Posted by Editorial on 20th June 2008

In a move believed to be a world first, 37 of the UK’s leading food and consumer goods companies yesterday announced a major transport collaboration that will significantly reduce the environmental impact of transporting food and groceries in the UK.

Initiatives such as sharing vehicles and more efficient warehousing will result in the industry saving 48 million miles of travel by the end of 2008 alone – equivalent to removing 800 lorries from Britain’s roads – and conserving 23 million litres of diesel fuel per year. Led by the IGD’s Efficient Consumer Response (ECR) programme, the Sustainable Distribution initiative involves many of the UK’s leading household brands partnering to achieve greater transport efficiencies.

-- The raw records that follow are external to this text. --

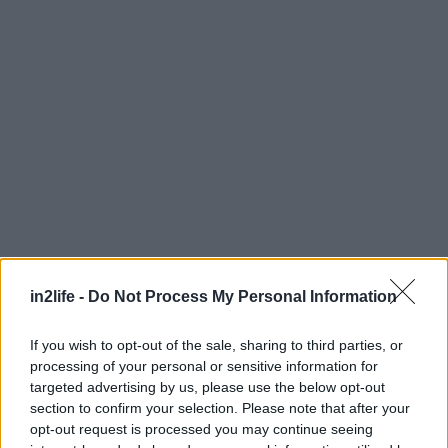
in2life -
Do Not Process My Personal Information
Αναζήτηση
για...
If you wish to opt-out of the sale, sharing to third parties, or
processing of your personal or sensitive information for
targeted advertising by us, please use the below opt-out
section to confirm your selection. Please note that after your
opt-out request is processed you may continue seeing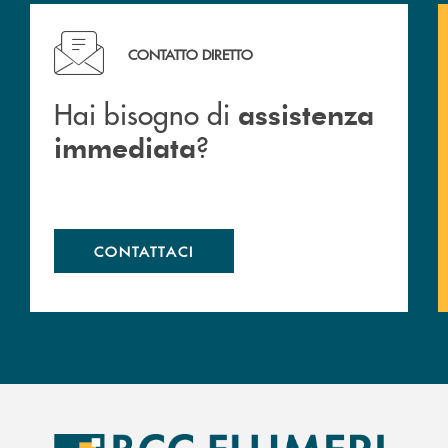
Hai bisogno di assistenza immediata ?
CONTATTO DIRETTO
Hai bisogno di
assistenza
?
immediata
CONTATTACI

IGD President and Nestlé UK Chief Executive Alastair Sykes believes the strategy will be well received by consumers who are looking for companies to decrease their carbon footprint. “Consumers are increasingly interested in the food supply chain and sustainable distribution is a priority both for the food industry and Government,” he claimed. “At a time when we also have some of the highest fuel costs in the world, IGD members have taken a radical industry-wide approach to the sustainability challenge. In a highly competitive industry getting 37 companies working together in this way is very innovative and the results so far are impressive with over 16 million miles saved in the pilot alone.”
Mr Sykes adds that the program will provide a reduction in expenses and is designed for all companies to participate – not just larger corporations. “The Sustainable Distribution initiative demonstrates the determination of the industry to minimise environmental impact, meet consumer and Government expectations and at the same time reduce costs,” he said. “And it’s not just about large companies working together as we want to encourage companies of all sizes to get involved. There will always be a need to transport food and grocery items from producers to shoppers, and the more efficiently we can do this, the better for everyone”.
IGD, a leading food and grocery market research and insight company, will monitor progress on distance travelled, fuel usage and weight of products moved. It will also capture the miles saved through partnership projects.

The savings are anticipated to be generated through a mix of internal projects, and external partnerships between retailers and suppliers. The outputs of the initiative will be shared widely within the industry to encourage improvements from companies of all sizes.

The strategy is surprising given the competitiveness of the food industry but, with costs rising and environmental sustainability now a major issue, competitors have realised that there are areas where they can work together to provide benefits for all involved.

The successful pilot for the Sustainable Distribution initiative began in 2007 and participating companies now include the UK’s largest food and grocery retailers, manufacturers and wholesalers such as Procter & Gamble, Nestlé, Tesco, Sainsbury’s, Kraft, Heinz, Mars, PepsiCo, Unilever and Coca-Cola.